WHAT TO PRODUCE ▸
Go through the entries one line at a time, and gather every line that has the word "turn".

DATASET ▸
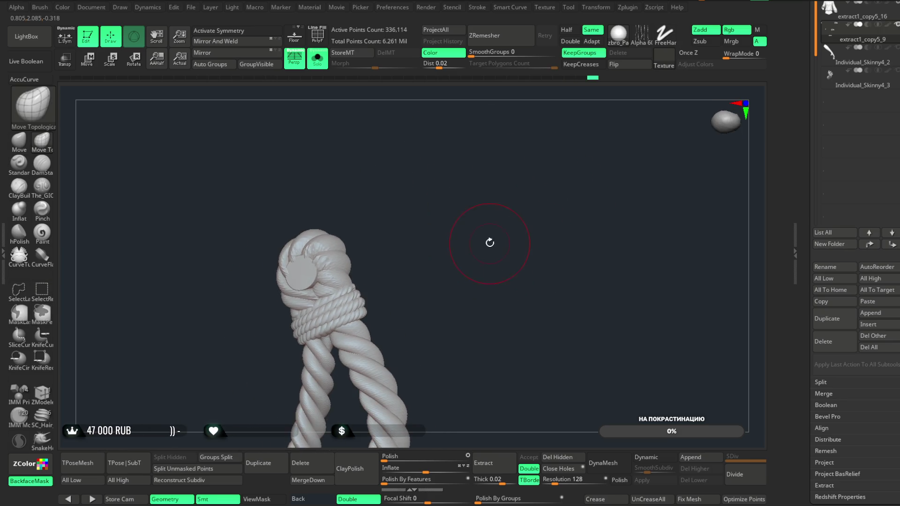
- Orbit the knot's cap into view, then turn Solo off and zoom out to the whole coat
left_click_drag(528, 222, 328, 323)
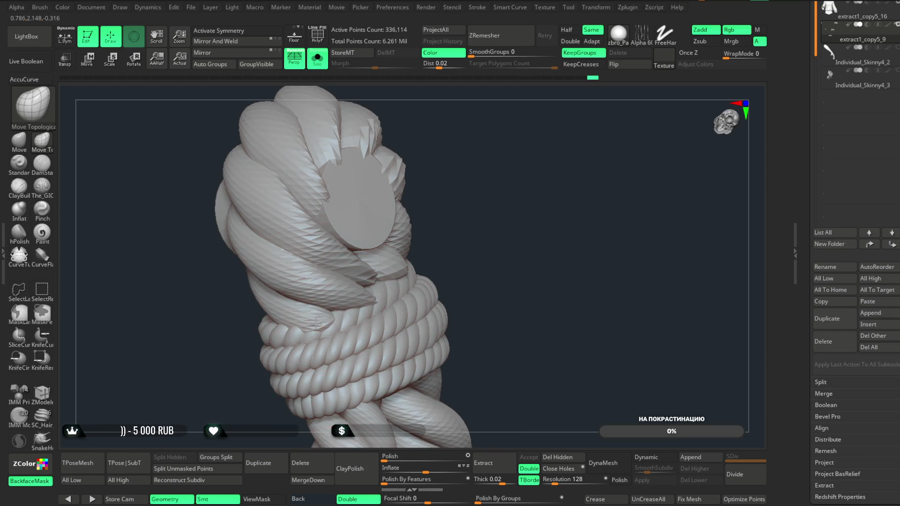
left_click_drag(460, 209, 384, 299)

==

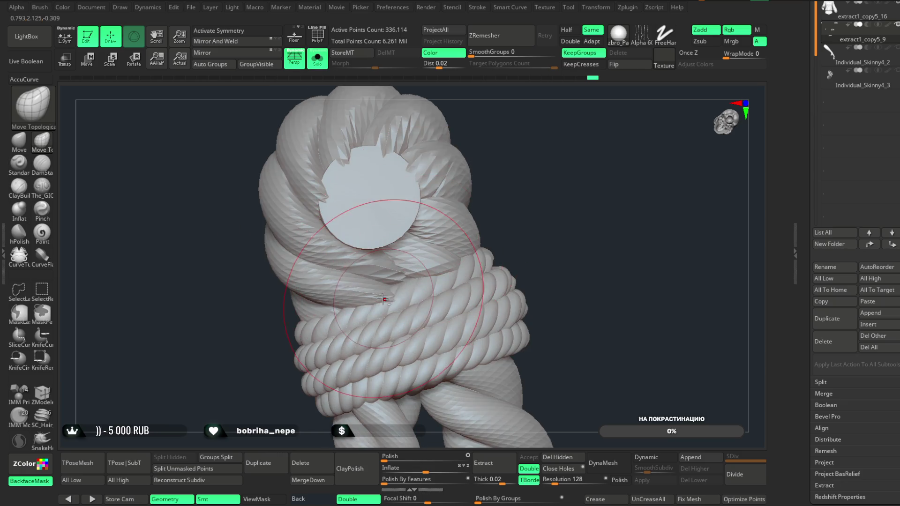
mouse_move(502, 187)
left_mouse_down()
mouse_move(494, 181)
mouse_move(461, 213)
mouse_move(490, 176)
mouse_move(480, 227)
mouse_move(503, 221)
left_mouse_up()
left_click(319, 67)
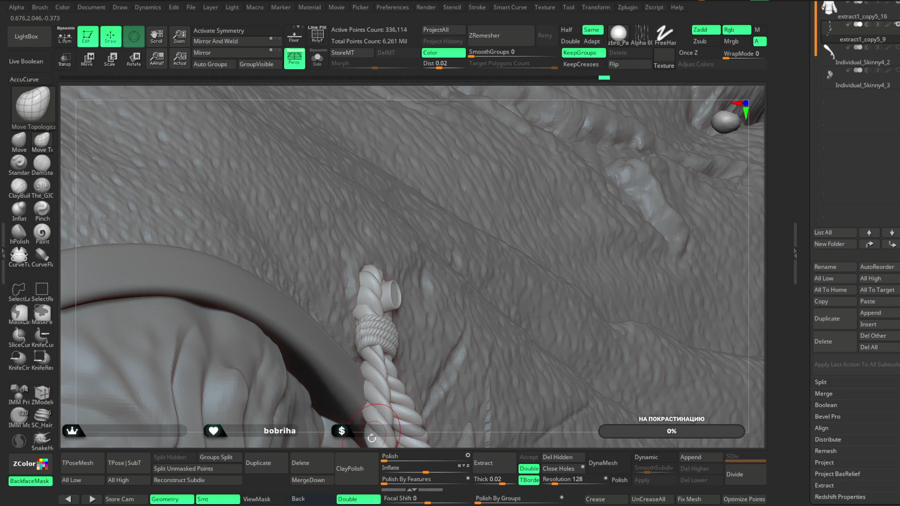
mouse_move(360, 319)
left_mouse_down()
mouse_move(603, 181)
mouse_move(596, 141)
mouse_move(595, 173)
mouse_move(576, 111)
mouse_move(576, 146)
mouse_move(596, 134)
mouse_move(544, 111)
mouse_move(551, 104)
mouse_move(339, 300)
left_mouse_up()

---

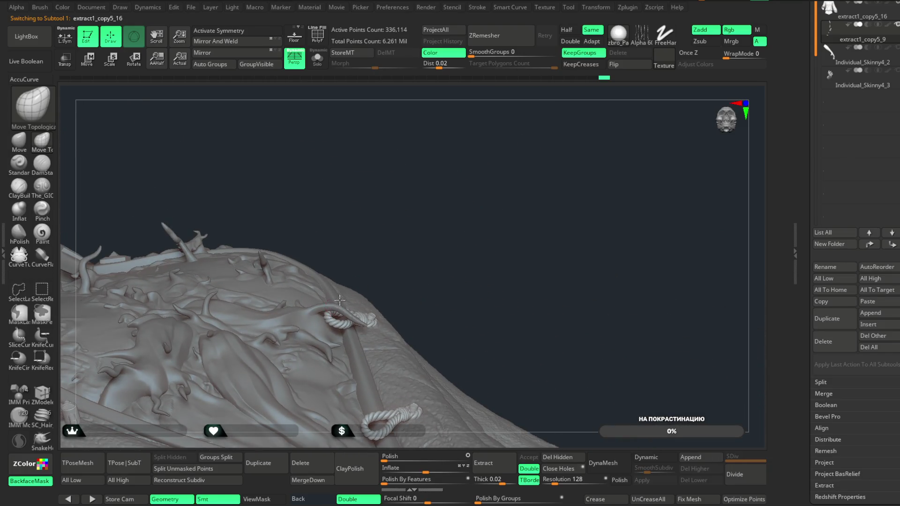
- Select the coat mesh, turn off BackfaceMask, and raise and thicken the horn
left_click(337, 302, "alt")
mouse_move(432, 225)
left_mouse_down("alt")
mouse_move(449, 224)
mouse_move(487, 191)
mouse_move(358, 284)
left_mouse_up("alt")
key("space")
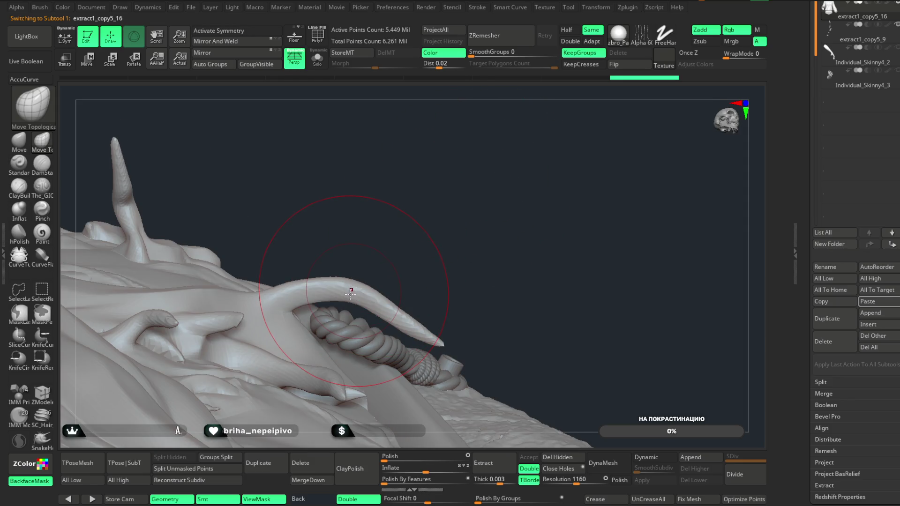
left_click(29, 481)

SOLUTION TO THE PROBLEM ▸
- Orbit the knot's cap into view, then turn Solo off and zoom out to the whole coat
- Select the coat mesh, turn off BackfaceMask, and raise and thicken the horn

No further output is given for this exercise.